Around 18 February, 1908, the Thames School of Mines Honours List included:- R B McDuff, Director, Karangahake School of nines; Richard Ross, Mine Manager for Karangahake Gold Mining Company; K M Barrance, Surveyor, Talisman Consolidated.

On 9 July, 1908, there was a report of the resignation of R B McDuff, Director of the Karangahake School of Mines. Appointed in his place was H W Reid HSASM, who had just been Director of the Zeehan School of Mines, Tasmania.

The beginning of August, 1908, saw July returns for the Crown Mine badly down, just as a deputation in Wellington was trying to get quicker action from the Government on having Karangahake made a Borough. That was not to happen.

On September 4, 1908, it was reported in Thames that the Crown Mine had closed down, putting a large number of diggers out of work, and then out of town.

On 17 August, 1909, there was a mention of the Karangahake School of Mines, which was continuing. But agitation for a Borough had died down. There was a smaller population, and building, which had been active, stopped after August, 1908. The Talisman kept going, but the Karangahake Coy was faltering.

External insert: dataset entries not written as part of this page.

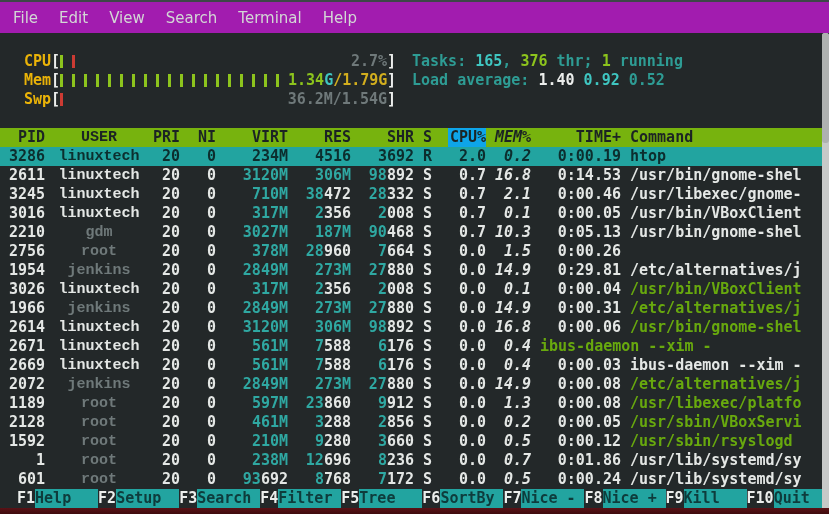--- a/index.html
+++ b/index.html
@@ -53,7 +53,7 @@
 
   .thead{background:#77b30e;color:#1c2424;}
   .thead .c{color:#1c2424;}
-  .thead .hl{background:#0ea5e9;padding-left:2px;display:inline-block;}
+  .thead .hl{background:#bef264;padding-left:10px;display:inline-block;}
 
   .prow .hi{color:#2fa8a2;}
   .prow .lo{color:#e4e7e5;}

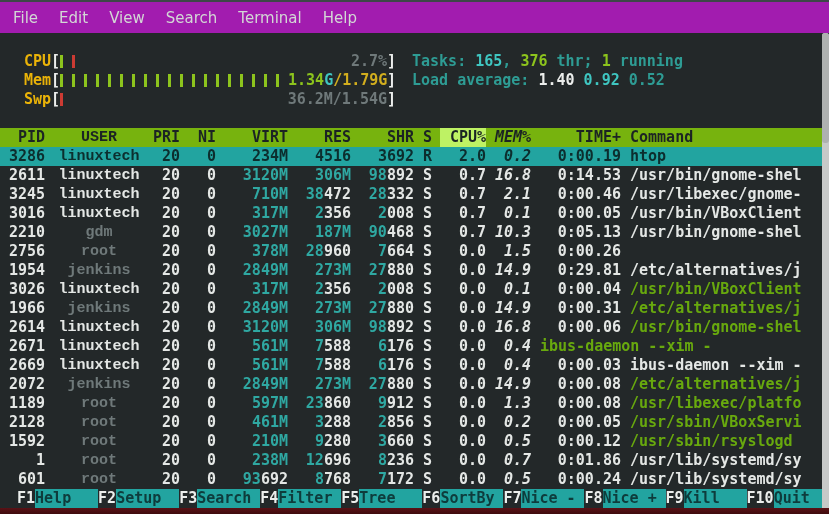--- a/index.html
+++ b/index.html
@@ -208,6 +208,7 @@
         <span class="c cpu">0.0</span>
         <span class="c mem">1.5</span>
         <span class="c time">0:00.26</span>
+        <span class="c cmd">/usr/libexec/sssd/s</span>
       </div>
         <div class="line prow">
         <span class="c pid">1954</span>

The Crown got going again in June-July 1910, but things were not the same as before.

In January, 1911, it was noted that there was a dearth of students sitting for purely mining subjects in Schools of Mines examinations. Thames, Waihi, Reefton (South Island) and Coromandel had only two each. "At Karangahake and Waikino there were none. Particular reasons, amongst others, for the poor attendance arose from the fact that the Mines Department officials got it into their heads that the schools were meant for training mining engineers only, and that the class of men which the schools were in the first instance meant to attract and assist, viz., the practical miner capable of passing about a fifth or sixth standard degree of education, was being shoved out."

In 1912 there was the big strike, after which things were never quite the same again at Waihi. After 1913, the Crown faded out for all practical purposes, but in 1914 the Talisman reach-its peak production.

The Thames School of Mines recorded on 4 April 1914, the resignation of W A Given as Assistant Lecturer, to go as Director to the Karangahake School.

Talisman was down a little in 1915, and slipping rapidly in 1916 and 1917, and was doing only cleaning up in 1918.

In August, 1918, there was mention of a School of Mines at Waihi, but not at Karangahake.

In 1919 there was a big exodus from Karangahake, which by Christmas/New Year 1920 was "very quiet and like the Deserted Village."